• **Problem to solve**
Rewrite the text of the rows below, replacing "PR & PRESS" with "PRESS RELEASES" and leaving everything else unchanged. Leave out the pictures.

• **Record excerpts**
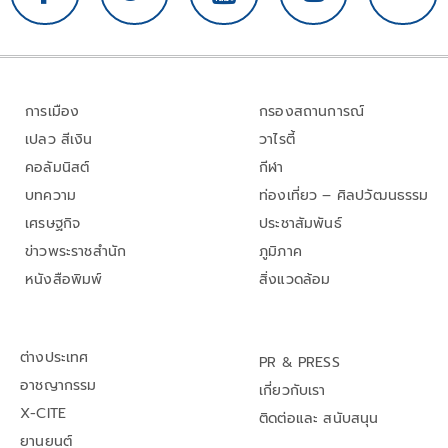
การเมือง
กรองสถานการณ์
เปลว สีเงิน
วาไรตี้
คอลัมนิสต์
กีฬา
บทความ
ท่องเที่ยว – ศิลปวัฒนธรรม
เศรษฐกิจ
ประชาสัมพันธ์
ข่าวพระราชสำนัก
ภูมิภาค
หนังสือพิมพ์
สิ่งแวดล้อม
ต่างประเทศ
PR & PRESS
อาชญากรรม
เกี่ยวกับเรา
X-CITE
ติดต่อและ สนับสนุน
ยานยนต์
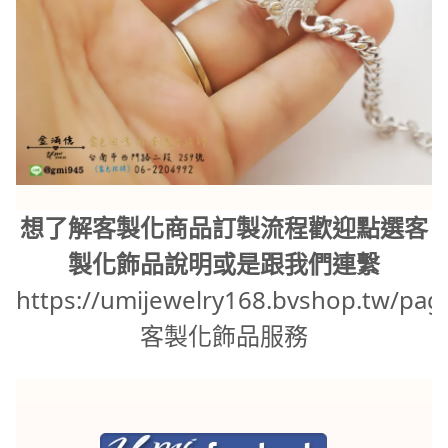
想了解客製化商品訂製流程歡迎點選客
製化飾品說明或是跟我們連繫
https://umijewelry168.bvshop.tw/pag
客製化飾品服務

• **Result for this exercise**
การเมือง
กรองสถานการณ์
เปลว สีเงิน
วาไรตี้
คอลัมนิสต์
กีฬา
บทความ
ท่องเที่ยว – ศิลปวัฒนธรรม
เศรษฐกิจ
ประชาสัมพันธ์
ข่าวพระราชสำนัก
ภูมิภาค
หนังสือพิมพ์
สิ่งแวดล้อม
ต่างประเทศ
PRESS RELEASES
อาชญากรรม
เกี่ยวกับเรา
X-CITE
ติดต่อและ สนับสนุน
ยานยนต์
想了解客製化商品訂製流程歡迎點選客
製化飾品說明或是跟我們連繫
https://umijewelry168.bvshop.tw/pag
客製化飾品服務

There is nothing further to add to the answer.